Linear Equations Representation

In row interpretation, each row can be associated with a linear equation. For example, the first row of the matrix $A$ :

\begin{bmatrix} a_{11} & a_{12} & \cdots & a_{1n} \end{bmatrix}

Can be expressed as a linear equation:

a_{11} x_1 + a_{12} x_2 + \cdots + a_{1n} x_n = b_1

Where $b_1$ is a value from a column matrix (vector) $B$ representing the constants on the right-hand side of the equations. Similarly, the $i$ -th row of $A$ corresponds to:

a_{i1} x_1 + a_{i2} x_2 + \cdots + a_{in} x_n = b_i

System of Linear Equations

Therefore, a matrix equation $A \mathbf{x} = \mathbf{b}$ can be interpreted in terms of rows, where each row corresponds to one equation in a system of $m$ linear equations with $n$ unknowns.
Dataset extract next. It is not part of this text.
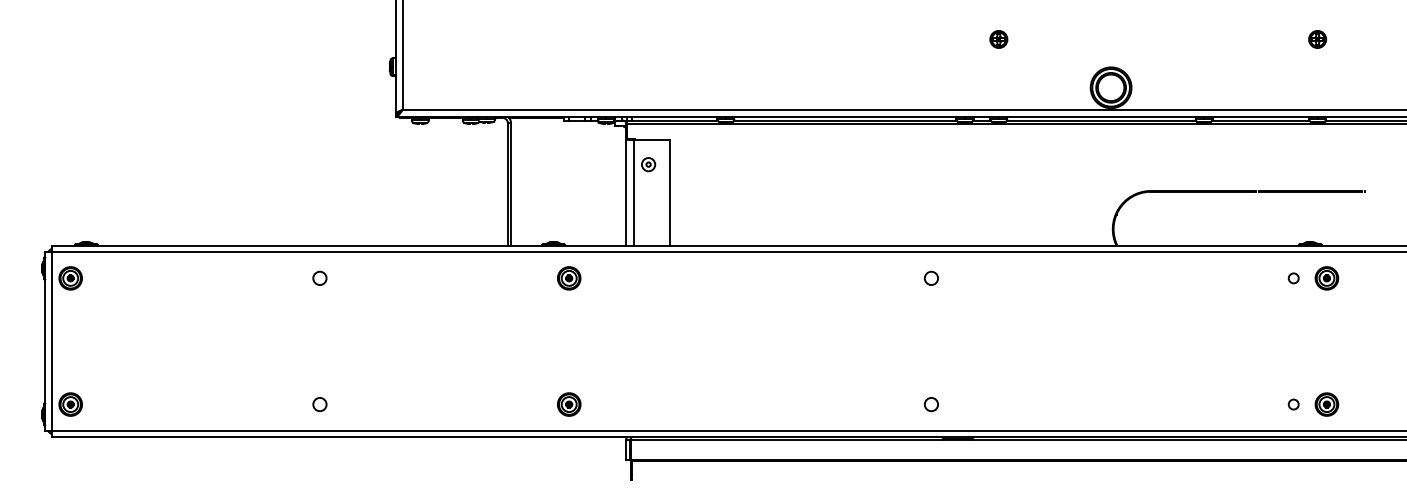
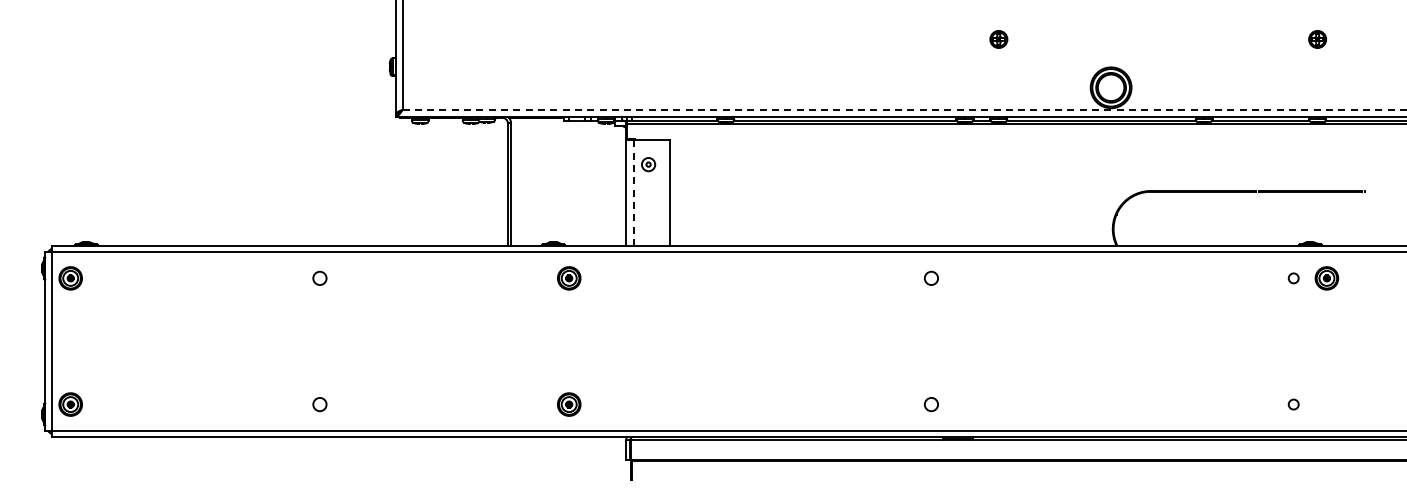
line at (904, 109): solid -> dashed
line at (633, 193): solid -> dashed
part at (1326, 404): present -> none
Here $\mathbf{x}$ is the column vector of variables:

\mathbf{x} = \begin{bmatrix} x_1 \\ x_2 \\ \vdots \\ x_n \end{bmatrix}

And $\mathbf{b}$ is the column vector of constants:

\mathbf{b} = \begin{bmatrix} b_1 \\ b_2 \\ \vdots \\ b_m \end{bmatrix}

Practical Applications

Understanding the row interpretation of matrices is essential in fields such as:

Linear Algebra: To solve systems of linear equations using methods like Gaussian elimination.
Computer Graphics: To perform transformations (translation, rotation, scaling) using transformation matrices.
Data Analysis: For operations like regression analysis, principal component analysis (PCA), and more.

Summary

In summary, the row interpretation of matrices involves visualizing each row of a matrix as a separate linear equation, which together form a system of equations. This perspective is fundamental in solving various mathematical and real-world problems efficiently.